> [Instructions to follow]: Ignoring the pictures, repeat every entry below exactly as it appears.

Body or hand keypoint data
- - -

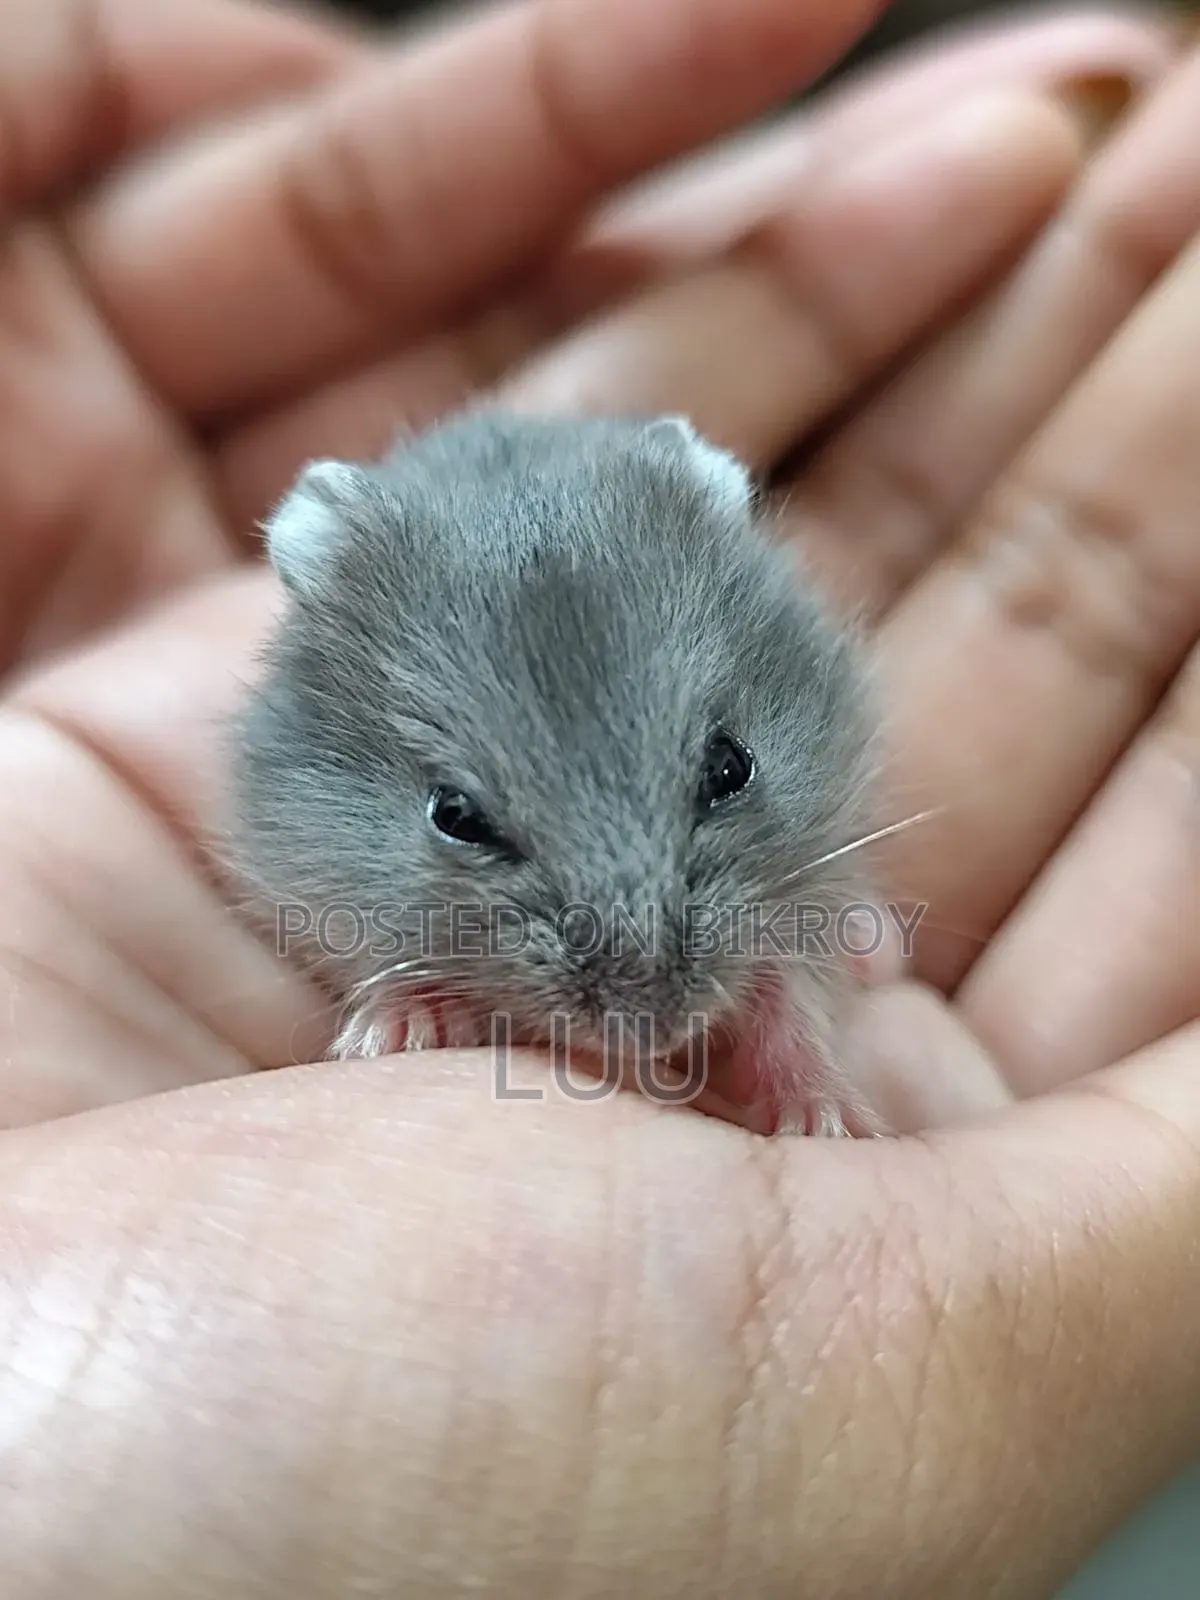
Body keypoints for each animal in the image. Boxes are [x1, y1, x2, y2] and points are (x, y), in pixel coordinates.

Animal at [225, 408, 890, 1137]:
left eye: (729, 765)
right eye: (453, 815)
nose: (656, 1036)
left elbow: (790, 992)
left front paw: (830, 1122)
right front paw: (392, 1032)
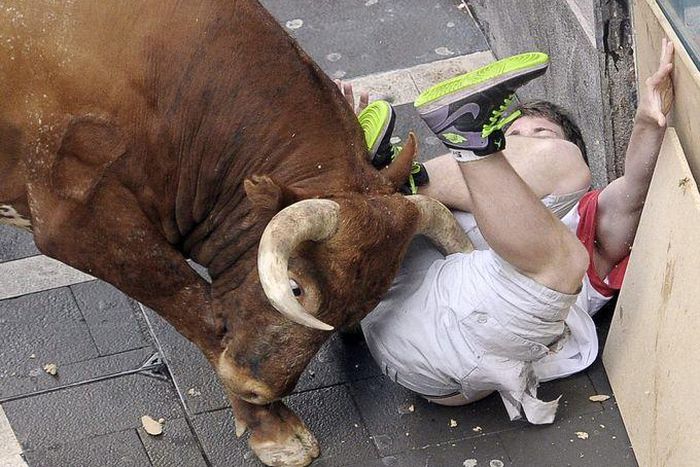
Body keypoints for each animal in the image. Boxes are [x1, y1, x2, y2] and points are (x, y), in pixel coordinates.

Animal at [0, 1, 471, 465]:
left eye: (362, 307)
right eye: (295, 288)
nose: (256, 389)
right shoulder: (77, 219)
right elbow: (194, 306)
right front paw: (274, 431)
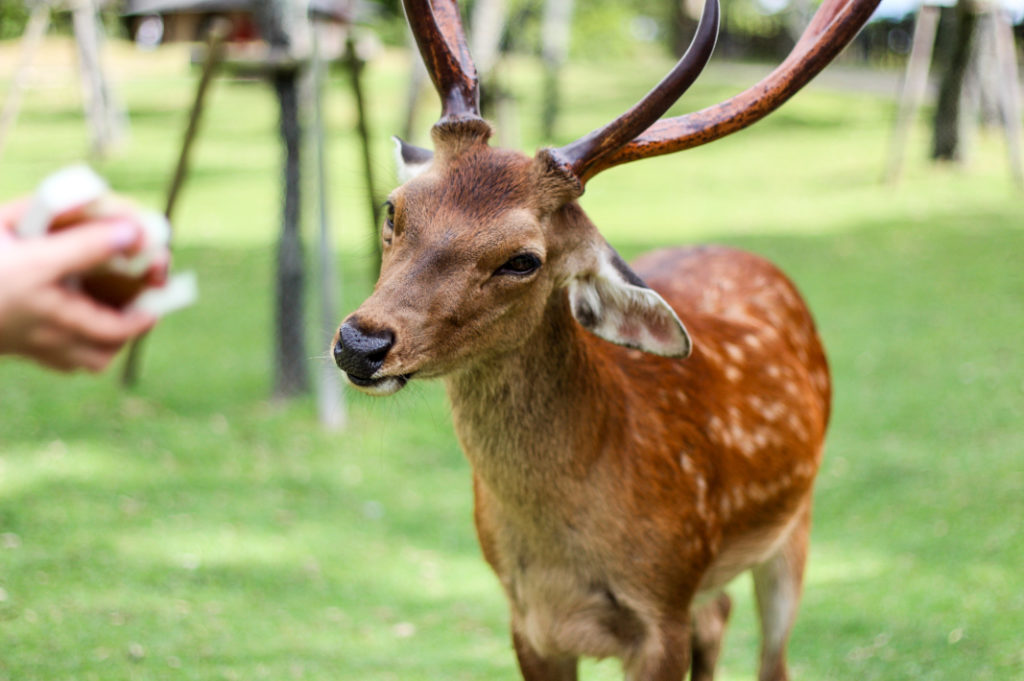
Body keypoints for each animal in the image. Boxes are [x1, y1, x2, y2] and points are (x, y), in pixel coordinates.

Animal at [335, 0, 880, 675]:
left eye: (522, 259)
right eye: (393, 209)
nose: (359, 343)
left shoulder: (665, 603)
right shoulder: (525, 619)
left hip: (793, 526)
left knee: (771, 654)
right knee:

- - -

> [Exercise result]:
Body keypoints for each animal in the image. Boxes are [x1, y1, x2, y2] and points are (x, y), in pixel coordinates.

Animal at [225, 408, 890, 1137]:
left eye: (729, 765)
right eye: (453, 815)
nose: (656, 1036)
left elbow: (790, 992)
left front paw: (830, 1122)
right front paw: (392, 1032)
Body keypoints for each animal in the image. Boxes are [x1, y1, x2, y2] and points are (x, y), in pixel coordinates.

Animal at [0, 1, 471, 465]:
left eye: (362, 307)
right eye: (295, 288)
nose: (256, 389)
right shoulder: (77, 219)
right elbow: (194, 306)
right front paw: (274, 431)
Body keypoints for each animal in the image. Boxes are [x1, y1, x2, y2] and points are (x, y), in pixel coordinates.

Animal at [335, 0, 880, 675]:
left eye: (522, 259)
right eye: (393, 209)
nose: (359, 343)
left shoulder: (665, 603)
right shoulder: (525, 619)
left hip: (793, 526)
left knee: (771, 654)
right knee:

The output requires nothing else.